Microsoft upped its cloud analytics game at the Strata + Hadoop World conference in New York by announcing Apache Storm support in HDInsight, the company’s cloud-based distribution of Hadoop, a popular open-source big data processing platform.
“Available in preview today, we are supporting Apache Storm in HDInsight, allowing our customers to process millions of items of Hadoop data from their Internet of things devices in near-real time using a fully managed Hadoop service,” announced T.K. Rengarajan, corporate vice president of Microsoft’s Data Platform, in an Oct. 15 statement. “By bringing real-time analytics capabilities to HDInsight, we are opening up new customer scenarios, such as the ability to analyze operational data in real time for predictive maintenance.”
Apache Storm is an open-source project that makes it possible to process large data streams in real time. In its support documentation, Microsoft describes the technology as “a distributed, fault-tolerant, open-source computation system that allows you to process data in real time. Storm solutions can also provide guaranteed processing of data, with the ability to replay data that was not successfully processed the first time.”
According to the Apache Software Foundation, Storm does “for real-time processing what Hadoop did for batch processing.” Storm is currently being used by Twitter, Spotify and Alibaba, among others, to help handle their large-scale data processing requirements.
With today’s announcement, Microsoft has joined the bandwagon. “The preview availability of Storm in HDInsight continues Microsoft’s investment in the Hadoop ecosystem and HDInsight,” said Rengarajan.
HDInsight Storm is available as a managed cluster within Azure, where it can be integrated into other Azure services. “For example, Storm might consume data from services such as ServiceBus Queues or Event Hub, and use Websites or Cloud Services to provide data visualization,” explained Microsoft.
In addition to enabling real-time big data analytics, Microsoft envisions that customers will leverage HDInsight Storm to power their online machine learning efforts.
“Storm can be used with a machine learning solution that has previously been trained by batch processing, such as a solution based on Mahout,” Apache’s machine learning and data mining project, according to the HDInsight Storm FAQ. “However its generic, distributed computation model also opens the door for stream-based machine learning solutions.”
Azure HDInsight Storm supports .NET, Java and Python. Microsoft admits that while Storm supports other languages—any programming according to Apache—enabling additional programming support will require HDInsight cluster configuration changes.

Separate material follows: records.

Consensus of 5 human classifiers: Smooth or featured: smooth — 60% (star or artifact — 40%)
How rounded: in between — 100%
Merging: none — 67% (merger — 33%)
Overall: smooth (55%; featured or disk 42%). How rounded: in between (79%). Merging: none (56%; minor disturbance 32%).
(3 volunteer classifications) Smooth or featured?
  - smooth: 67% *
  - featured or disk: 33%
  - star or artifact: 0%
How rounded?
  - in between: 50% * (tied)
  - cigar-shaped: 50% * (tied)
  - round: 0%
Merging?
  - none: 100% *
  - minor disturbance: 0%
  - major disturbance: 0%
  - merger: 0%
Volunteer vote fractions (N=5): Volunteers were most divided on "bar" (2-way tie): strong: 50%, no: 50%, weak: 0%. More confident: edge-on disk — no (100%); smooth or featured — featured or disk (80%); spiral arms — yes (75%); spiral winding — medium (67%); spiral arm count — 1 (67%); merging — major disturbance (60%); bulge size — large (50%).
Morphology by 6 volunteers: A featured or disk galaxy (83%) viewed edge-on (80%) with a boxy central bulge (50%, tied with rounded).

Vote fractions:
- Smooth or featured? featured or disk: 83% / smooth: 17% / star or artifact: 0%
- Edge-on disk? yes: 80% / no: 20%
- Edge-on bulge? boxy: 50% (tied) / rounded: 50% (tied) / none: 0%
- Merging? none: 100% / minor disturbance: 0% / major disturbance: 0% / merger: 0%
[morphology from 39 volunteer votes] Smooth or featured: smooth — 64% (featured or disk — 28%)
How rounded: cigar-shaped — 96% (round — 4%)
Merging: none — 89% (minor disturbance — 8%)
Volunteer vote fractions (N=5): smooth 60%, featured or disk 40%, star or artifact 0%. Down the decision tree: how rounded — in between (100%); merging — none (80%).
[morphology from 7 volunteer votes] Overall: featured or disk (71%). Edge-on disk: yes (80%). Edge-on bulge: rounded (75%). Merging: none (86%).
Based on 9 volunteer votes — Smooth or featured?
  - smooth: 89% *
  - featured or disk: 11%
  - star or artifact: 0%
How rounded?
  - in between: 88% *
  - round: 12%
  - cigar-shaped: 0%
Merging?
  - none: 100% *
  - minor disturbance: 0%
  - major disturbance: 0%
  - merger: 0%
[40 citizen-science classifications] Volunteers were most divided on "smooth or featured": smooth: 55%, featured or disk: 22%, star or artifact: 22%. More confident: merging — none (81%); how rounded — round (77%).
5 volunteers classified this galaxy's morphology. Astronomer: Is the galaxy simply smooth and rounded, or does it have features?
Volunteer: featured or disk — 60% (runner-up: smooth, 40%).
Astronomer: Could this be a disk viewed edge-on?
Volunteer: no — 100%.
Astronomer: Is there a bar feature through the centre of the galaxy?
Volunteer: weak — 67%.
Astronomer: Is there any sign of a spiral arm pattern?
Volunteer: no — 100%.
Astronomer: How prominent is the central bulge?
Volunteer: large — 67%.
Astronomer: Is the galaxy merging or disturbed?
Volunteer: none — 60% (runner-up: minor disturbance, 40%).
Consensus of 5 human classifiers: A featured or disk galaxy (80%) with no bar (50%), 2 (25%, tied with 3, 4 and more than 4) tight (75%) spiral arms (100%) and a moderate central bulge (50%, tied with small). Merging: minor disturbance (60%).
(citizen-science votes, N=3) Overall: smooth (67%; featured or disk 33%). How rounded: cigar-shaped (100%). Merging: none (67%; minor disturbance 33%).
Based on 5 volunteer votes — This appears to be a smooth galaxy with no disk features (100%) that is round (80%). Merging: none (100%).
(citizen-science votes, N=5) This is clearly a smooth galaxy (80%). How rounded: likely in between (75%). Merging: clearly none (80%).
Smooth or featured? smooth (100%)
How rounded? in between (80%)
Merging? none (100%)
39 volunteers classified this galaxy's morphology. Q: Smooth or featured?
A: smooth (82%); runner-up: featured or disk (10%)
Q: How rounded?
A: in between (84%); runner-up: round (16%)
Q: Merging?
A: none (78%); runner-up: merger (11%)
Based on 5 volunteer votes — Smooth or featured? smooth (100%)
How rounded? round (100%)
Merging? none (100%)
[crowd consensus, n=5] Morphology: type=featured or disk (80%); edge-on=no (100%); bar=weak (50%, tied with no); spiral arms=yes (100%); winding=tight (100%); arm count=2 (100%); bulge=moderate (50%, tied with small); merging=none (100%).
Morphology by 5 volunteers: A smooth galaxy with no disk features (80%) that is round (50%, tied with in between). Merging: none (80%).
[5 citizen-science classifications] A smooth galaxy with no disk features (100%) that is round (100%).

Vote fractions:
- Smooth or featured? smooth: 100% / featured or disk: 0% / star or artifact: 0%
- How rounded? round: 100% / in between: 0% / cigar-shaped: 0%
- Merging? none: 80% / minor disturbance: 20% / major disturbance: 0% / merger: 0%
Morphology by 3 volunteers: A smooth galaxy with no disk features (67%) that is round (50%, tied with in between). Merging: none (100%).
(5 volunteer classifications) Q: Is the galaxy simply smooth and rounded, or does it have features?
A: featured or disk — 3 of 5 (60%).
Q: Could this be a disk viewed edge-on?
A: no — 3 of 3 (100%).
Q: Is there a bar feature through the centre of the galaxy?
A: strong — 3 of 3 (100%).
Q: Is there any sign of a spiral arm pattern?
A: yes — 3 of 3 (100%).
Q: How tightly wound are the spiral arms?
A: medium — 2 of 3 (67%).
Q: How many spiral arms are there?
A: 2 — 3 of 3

In related news, Microsoft revealed that Hadoop vendor Hortonworks’s big data software platform will feature Microsoft Azure integrations. Also new are fresh additions to the company’s Azure Machine Learning ecosystem, including a recommendation engine, an anomaly-detection service and a batch of R packages, the programming language preferred by data scientists.
“These announcements and our participation in the [Strata + Hadoop World] event are part of our commitment to bring big data to everyone by leveraging the power, flexibility and scale of the cloud,” stated Rengarajan.